True colors of some fossil feathers now in doubt

Geological processes can affect evidence of the original colors of fossil feathers, according to new research by Yale University scientists, who said some previous reconstructions of fossil bird and dinosaur feather colors may now merit revision.

True colors of some fossil feathers now in doubt
Studies indicate the colours of feathers — especially melanin-based colors — can be altered during
fossilization [Credit: Living Fossils]
The discovery reveals how the evidence for the colors of feathers — especially melanin-based colors — can be altered during fossilization, and suggests that past reconstructions of the original colors of feathers in some fossil birds and dinosaurs may be flawed.
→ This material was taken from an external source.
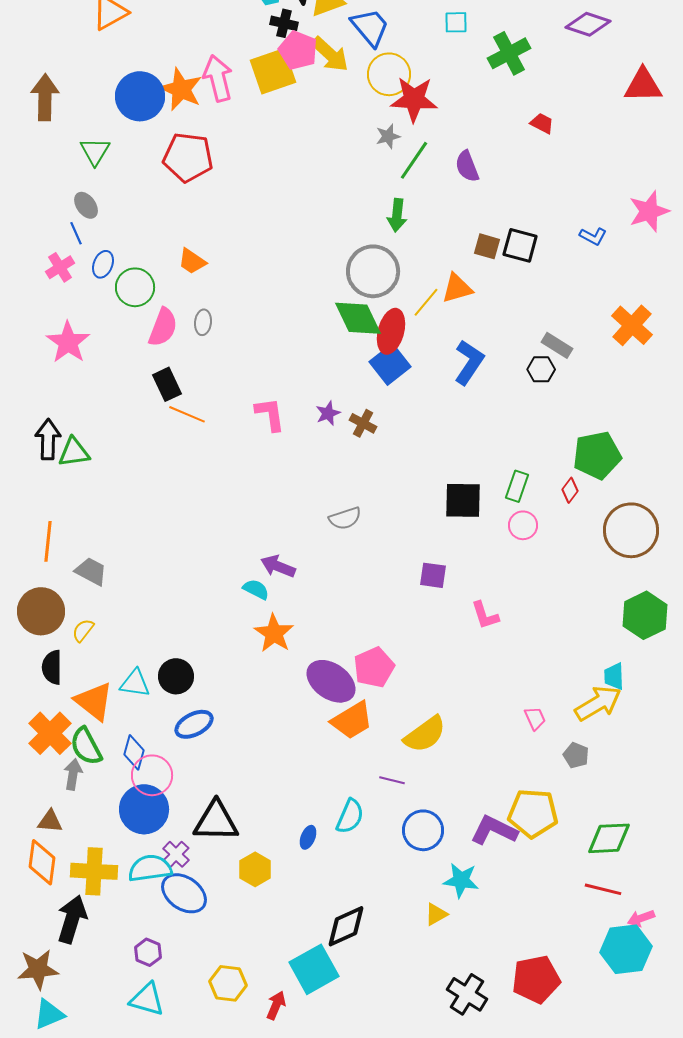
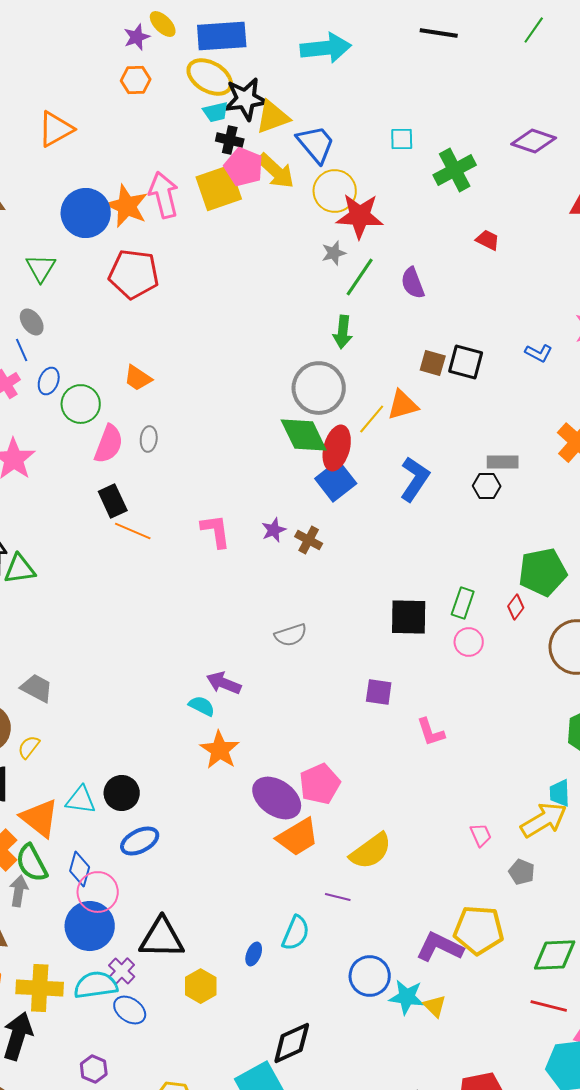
gray rectangle: (557, 345) -> (503, 462), turned -32
blue circle: (423, 830) -> (370, 976), moved
blue ellipse: (184, 893) -> (130, 1010), size x0.7
yellow triangle: (436, 914) -> (435, 1006), moved, turned -45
“Here we have concrete experimental evidence for how the colors of feathers are affected by pressure and temperature during burial,” said lead researcher Maria E. McNamara, a former Yale postdoctoral researcher now based at the University of Bristol in the United Kingdom. The study was published online in the journal Biology Letters on March 27.

Derek E. G. Briggs, the Yale University paleontologist whose lab hosted the research, is a co-author. Briggs also is director of the Yale Peabody Museum of Natural History.

In modern birds, black, brown, and some reddish-brown colors are produced by tiny granules of the pigment melanin. These features — called melanosomes — are preserved in many fossil feathers, and their precise size and shape have been used to reconstruct the original colors of fossil feathers.